*** Block opens ***

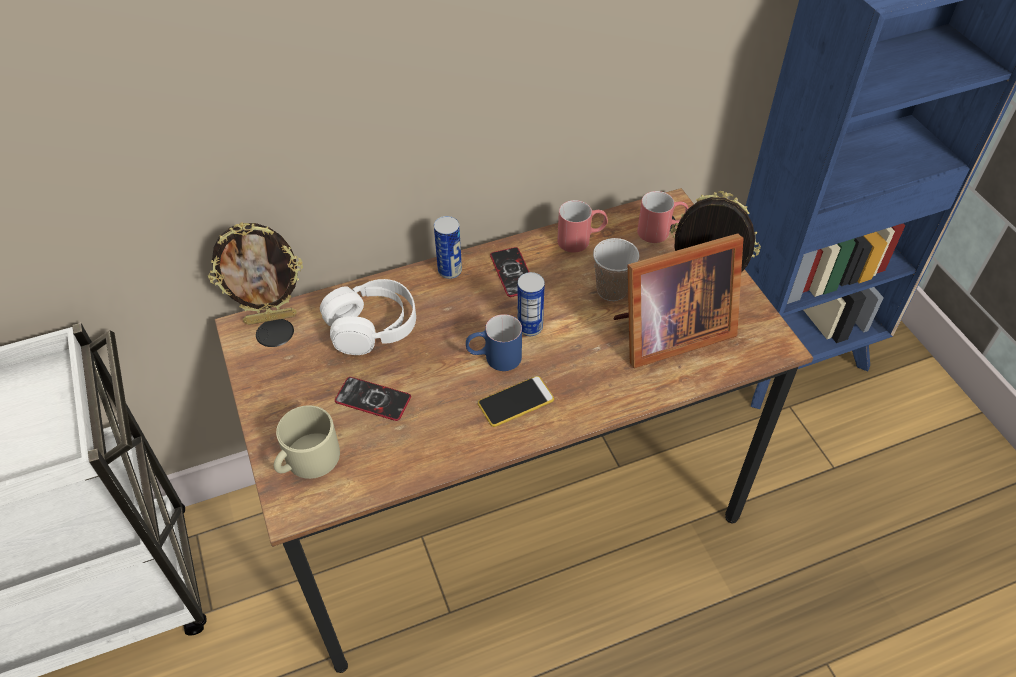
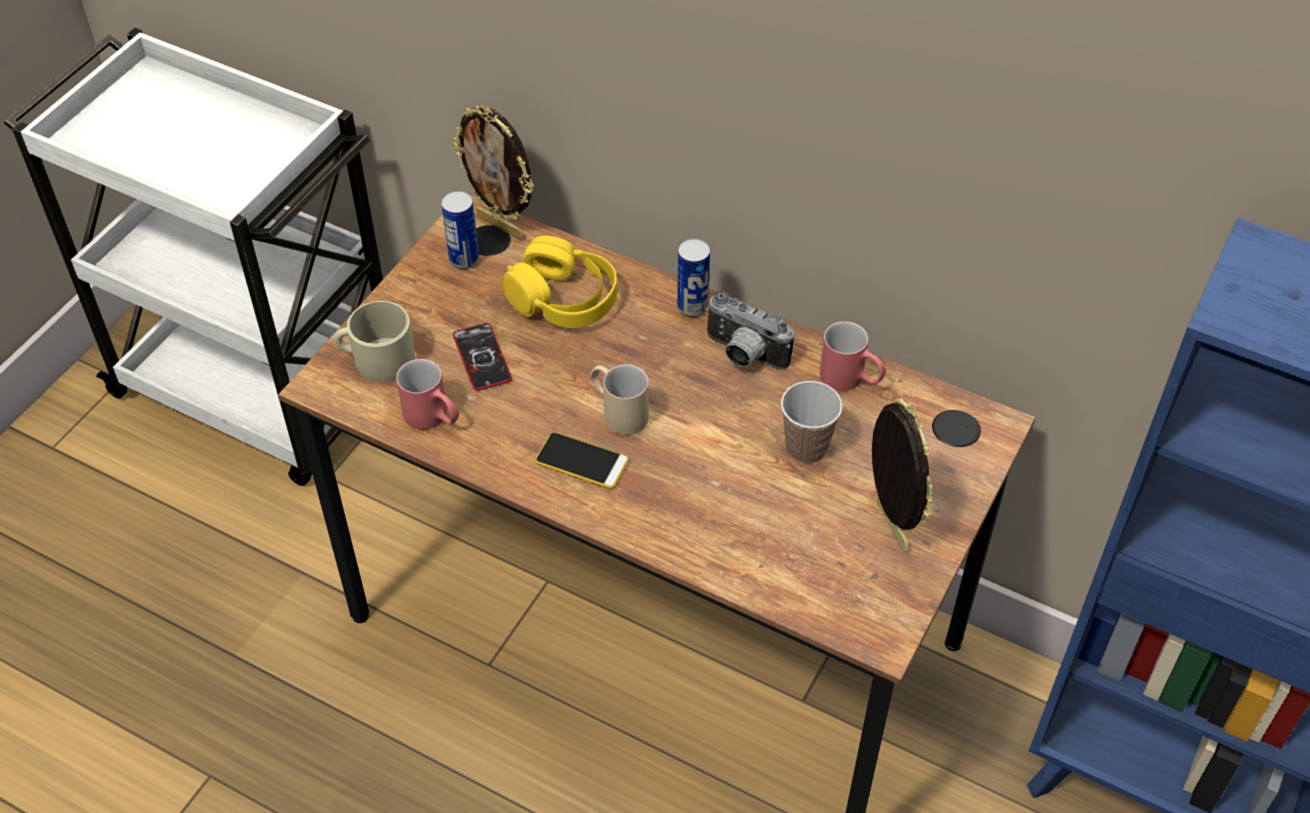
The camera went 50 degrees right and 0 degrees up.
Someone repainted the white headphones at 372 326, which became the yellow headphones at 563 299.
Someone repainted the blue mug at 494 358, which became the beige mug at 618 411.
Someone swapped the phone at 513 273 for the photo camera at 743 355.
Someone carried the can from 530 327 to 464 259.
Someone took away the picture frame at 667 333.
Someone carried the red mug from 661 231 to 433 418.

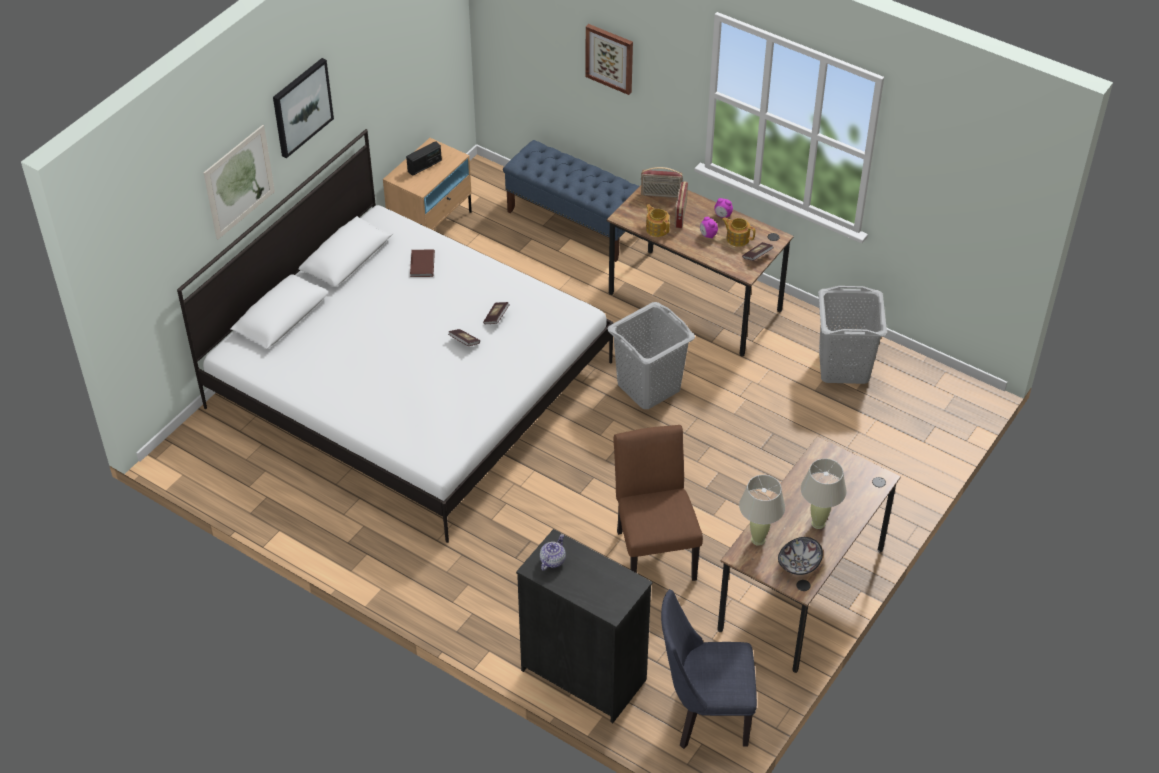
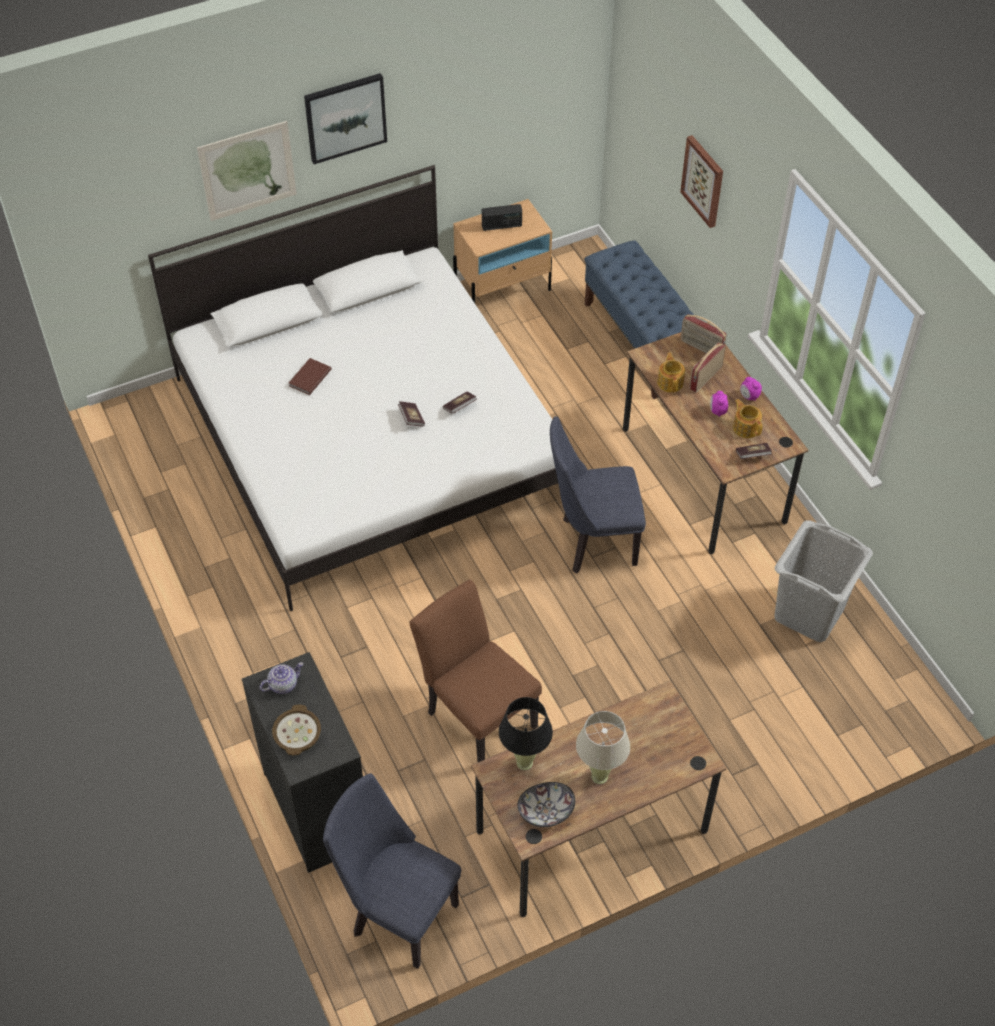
The camera went 30 degrees right and 5 degrees up.
Someone carried the brown book from 421 265 to 309 378.
Someone swapped the grey laundry basket at 648 387 for the blue chair at 591 543.
Someone rotated the brown chair at 654 549 by 60 degrees counterclockwise.
Someone repainted the beige table lamp at 758 539, which became the black table lamp at 524 762.
Someone put down the bowl at 296 734.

*** Block closes ***

### EXERCISE BRIEF
Where a picture appears in the listing above, skip it and set down all the rest exactly.

### REPLY TO THE TASK
The camera went 50 degrees right and 0 degrees up.
Someone repainted the white headphones at 372 326, which became the yellow headphones at 563 299.
Someone repainted the blue mug at 494 358, which became the beige mug at 618 411.
Someone swapped the phone at 513 273 for the photo camera at 743 355.
Someone carried the can from 530 327 to 464 259.
Someone took away the picture frame at 667 333.
Someone carried the red mug from 661 231 to 433 418.

The camera went 30 degrees right and 5 degrees up.
Someone carried the brown book from 421 265 to 309 378.
Someone swapped the grey laundry basket at 648 387 for the blue chair at 591 543.
Someone rotated the brown chair at 654 549 by 60 degrees counterclockwise.
Someone repainted the beige table lamp at 758 539, which became the black table lamp at 524 762.
Someone put down the bowl at 296 734.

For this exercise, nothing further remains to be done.